When there are clouds on the horizons of our local wildlife, Conservation South Luangwa – CSL creates vital silver linings. We have been officially registered since 2003, and since then we have worked in partnership with Zambia’s Department of National Parks and Wildlife (DNPW) to protect the 1,400,000 hectares of largely intact wilderness in eastern Zambia that makes up the South Luangwa National Park and the network of surrounding Game Management Areas.
Our team, along with the DNPW, work on the frontline of wildlife conservation and human-wildlife coexistence in the South Luangwa Valley, which is also known to many as the Valley of the Leopard.
The Luangwa Valley is home to over 60 species of mammal and 450 species of bird, including the endemic Thornicroft Giraffe and Cookson’s Wildebeest and high densities of lion, leopard and wild dog as well as being Zambia’s elephant stronghold.
Here is a glimpse of the work we do on the ground:
Did you know that the South Luangwa Valley is 1.4 million hectares?
With high densities of wildlife in the game management area bordering the National Park, easy access to wire, a large-scale market for selling bush meat and availability of cash in a developing tourist destination, South Luangwa faces enormous problems with snaring that is escalating to critical levels.
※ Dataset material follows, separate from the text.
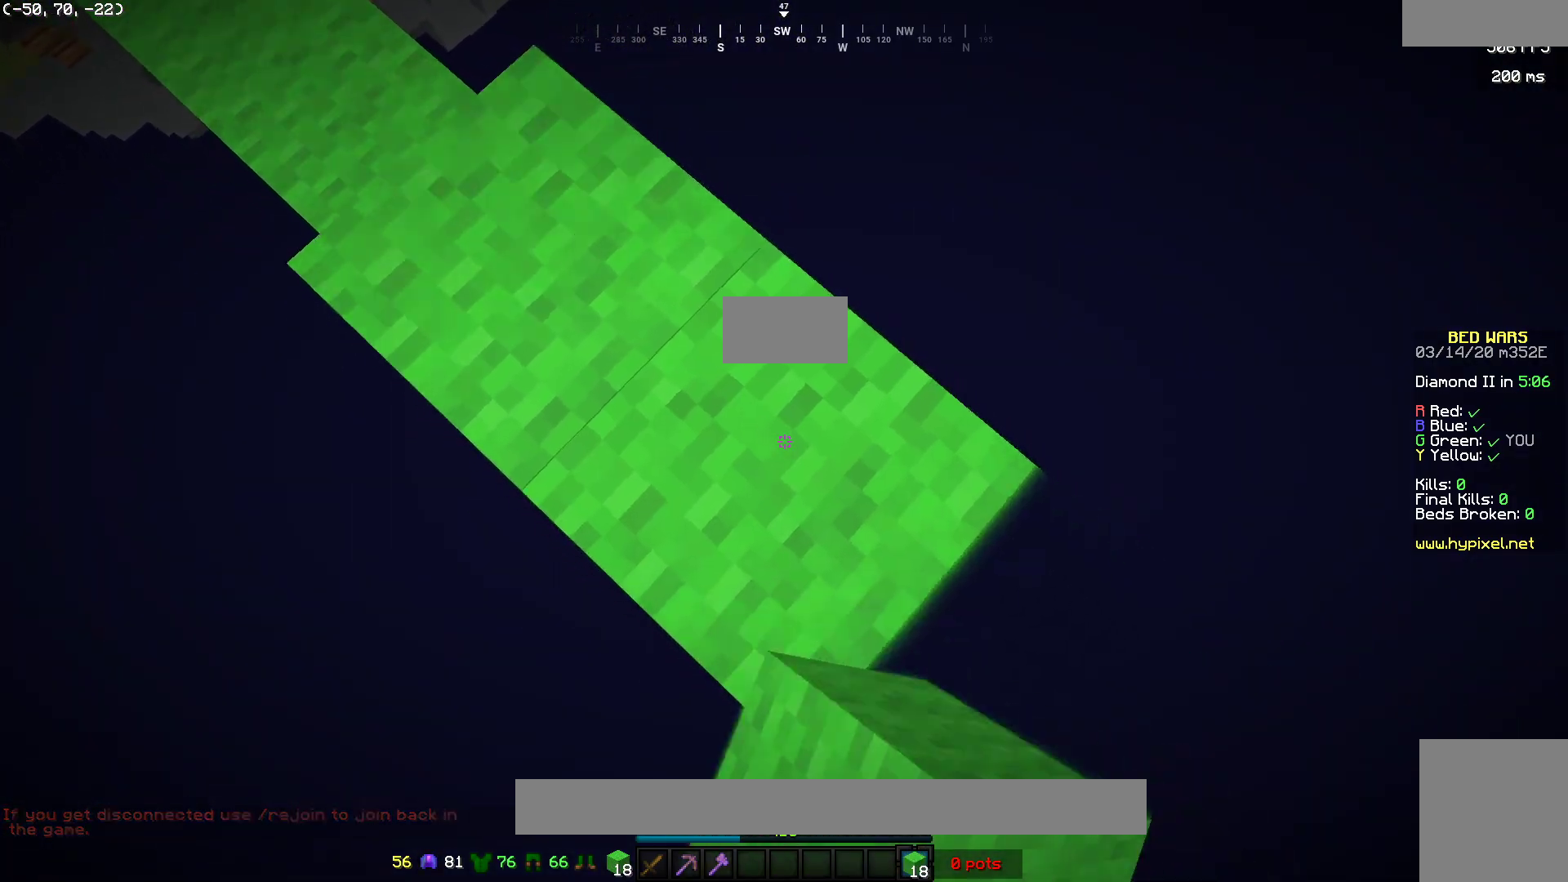
{"keys": ["d", "s"], "mouse": [], "events": [[217, "mouse_right", "down"], [350, "mouse_right", "up"]]}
CSL shares a full-time wildlife veterinarian with the Zambian Carnivore Program, Dr Mwambe Sichande, ensuring our capacity to mobilise veterinary care quickly to snared or injured animals.
The images may not be pretty but we are very proud of them and sometimes we can’t hide from reality.
We are proud to say that since 2005, over 10,000 snares have been removed from the bush by CSL scouts and that more than 250 animals have been immobilized and treated for snare wounds.